Punk Pod

“Punk rock really needs about 10 episodes to do it justice, but we’ll try and tackle [it] anyway. Learn all about this movement right now. “

This is where I learned about Los Saicos. It was fun for an imbecile like me – curious to see what the more refined punko snobs think.

6 Replies to “Punk Pod”

    1. Solid podcast by the way. Chuck Bryant has a movie podcast, too. Movie Crush is definitely worth a listen, but it’s front-loaded with a lot of filler. Eventually they talk about the movie.

      Oh, and Richard Hell was the bass player in Television, not the guitarist.

  1. Informative podcast, especially when it came to 80’s punk and beyond, about which I don’t know much. I’m pretty much the old guy in the bar they talked about, the one saying it was all over by ’79. For me, punk was successfully ultilized later by more poppy bands (like the Replacements), but as a genre in itself was pushed to the limit very early.

    The podcasters were a little shakier when talking about early punk and proto-punk. Makerbot pointed out the Richard Hell error. I found that error funny, because RH, as bassist for Television, was in over his head musically with guitarists like Richard Lloyd and Tom Verlaine. I’m not knocking him, just pointing out that he was far more a lyricist and performance artist than a musician.

    Also, at one point I think they said that the Velvet Underground was not proto-punk, which is wrong. Even if you define proto-punk as down-strumming (as do the podcasters), you can hear that in several VU songs (“I’m Waiting For My Man,” “Sister Ray”). Interestingly, you can also hear it in “Communication Breakdown,” but not many people would call Led Zeppelin proto-punk, although early Zep had an aggression that was repugnant to many hippies at the time.

    The problem here is that it’s hard to define proto-punk in purely musical terms. It was more a matter of attitude and aggressive playing (which can be done without down-strumming every chord). Where the hippie ethos was “let’s noodle on our guitars and bliss-out communally,” proto-punk bands were more “we’re here to play loud–if you like it, great, if not, fuck off.” Some bands (again, like early Zeppelin) had both hippie and sorta proto-punk modes.

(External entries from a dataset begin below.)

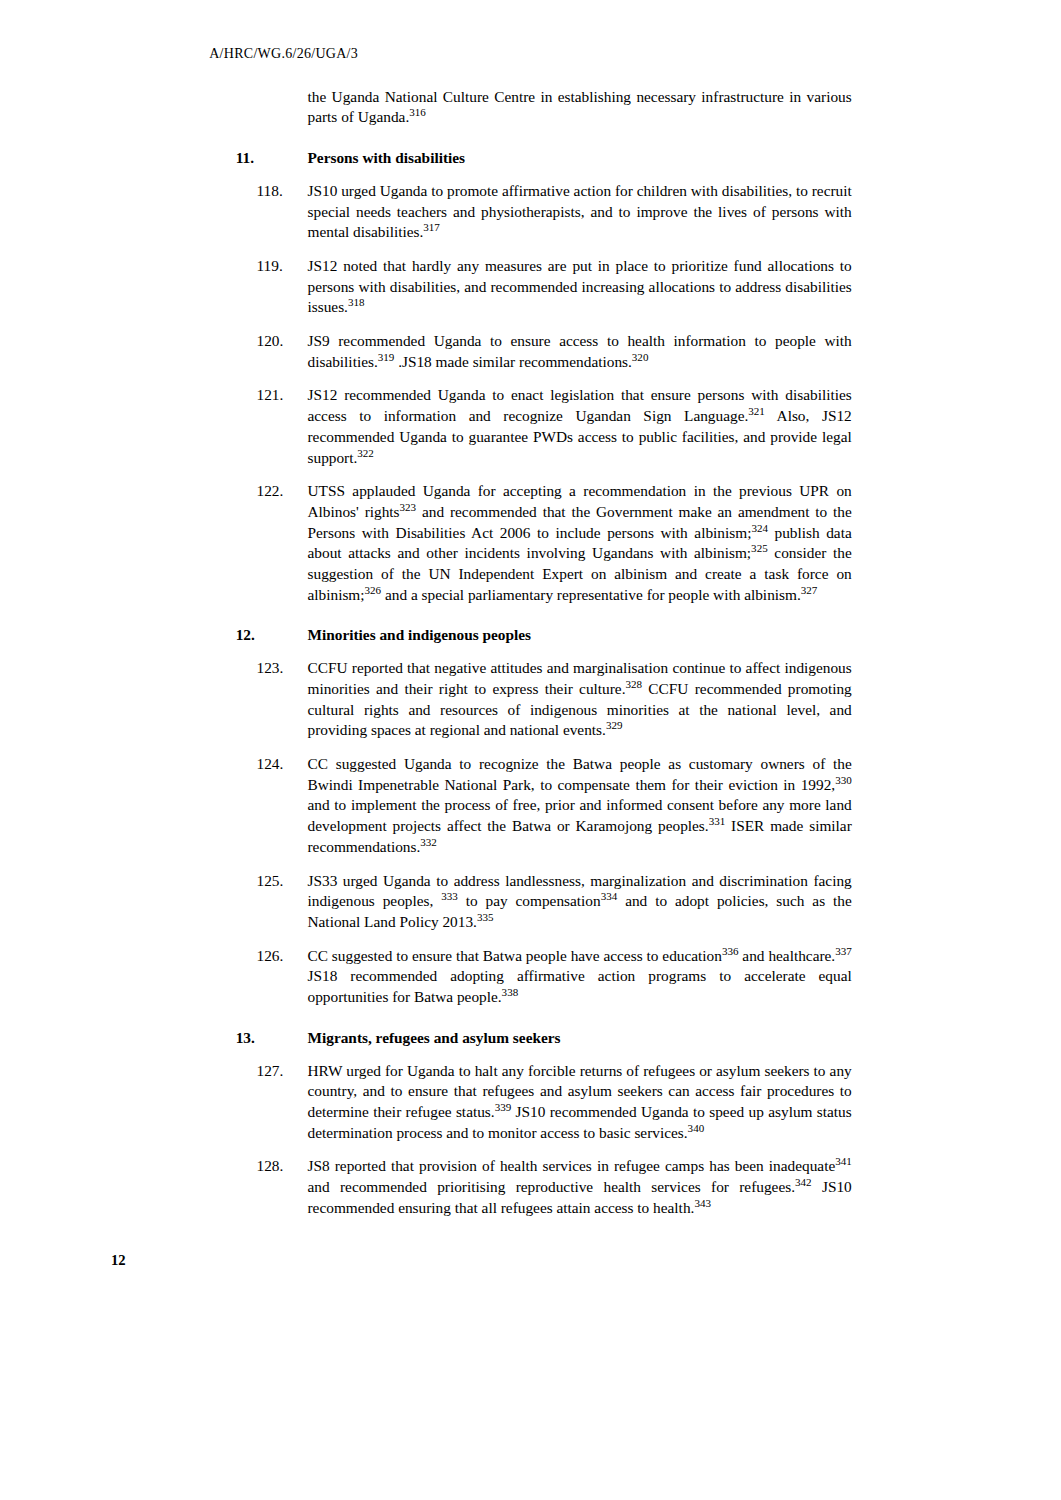A/HRC/WG.6/26/UGA/3
the Uganda National Culture Centre in establishing necessary infrastructure in various parts of Uganda.316
11. Persons with disabilities
118. JS10 urged Uganda to promote affirmative action for children with disabilities, to recruit special needs teachers and physiotherapists, and to improve the lives of persons with mental disabilities.317
119. JS12 noted that hardly any measures are put in place to prioritize fund allocations to persons with disabilities, and recommended increasing allocations to address disabilities issues.318
120. JS9 recommended Uganda to ensure access to health information to people with disabilities.319 .JS18 made similar recommendations.320
121. JS12 recommended Uganda to enact legislation that ensure persons with disabilities access to information and recognize Ugandan Sign Language.321 Also, JS12 recommended Uganda to guarantee PWDs access to public facilities, and provide legal support.322
122. UTSS applauded Uganda for accepting a recommendation in the previous UPR on Albinos' rights323 and recommended that the Government make an amendment to the Persons with Disabilities Act 2006 to include persons with albinism;324 publish data about attacks and other incidents involving Ugandans with albinism;325 consider the suggestion of the UN Independent Expert on albinism and create a task force on albinism;326 and a special parliamentary representative for people with albinism.327
12. Minorities and indigenous peoples
123. CCFU reported that negative attitudes and marginalisation continue to affect indigenous minorities and their right to express their culture.328 CCFU recommended promoting cultural rights and resources of indigenous minorities at the national level, and providing spaces at regional and national events.329
124. CC suggested Uganda to recognize the Batwa people as customary owners of the Bwindi Impenetrable National Park, to compensate them for their eviction in 1992,330 and to implement the process of free, prior and informed consent before any more land development projects affect the Batwa or Karamojong peoples.331 ISER made similar recommendations.332
125. JS33 urged Uganda to address landlessness, marginalization and discrimination facing indigenous peoples, 333 to pay compensation334 and to adopt policies, such as the National Land Policy 2013.335
126. CC suggested to ensure that Batwa people have access to education336 and healthcare.337 JS18 recommended adopting affirmative action programs to accelerate equal opportunities for Batwa people.338
13. Migrants, refugees and asylum seekers
127. HRW urged for Uganda to halt any forcible returns of refugees or asylum seekers to any country, and to ensure that refugees and asylum seekers can access fair procedures to determine their refugee status.339 JS10 recommended Uganda to speed up asylum status determination process and to monitor access to basic services.340
128. JS8 reported that provision of health services in refugee camps has been inadequate341 and recommended prioritising reproductive health services for refugees.342 JS10 recommended ensuring that all refugees attain access to health.343
12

    I don’t remember if the podcasters said this, but it’s often said that punk killed off the hippie ethos. That’s an over-simplification. The assault began in the late 60’s with proto-punk and continued in the early 70’s with glam and early metal. Also in the late 60’s, a more unintentional reaction began with aggressive blues-rock. Many of those bands had exhausted themselves by the mid-70’s, so punk came along to finish the job. Except it didn’t work. Musical hippedom never fully died, or we wouldn’t have jam bands.

    Sorry for length of that. Avoiding real work this a.m., and that kind of discussion always pulls my string.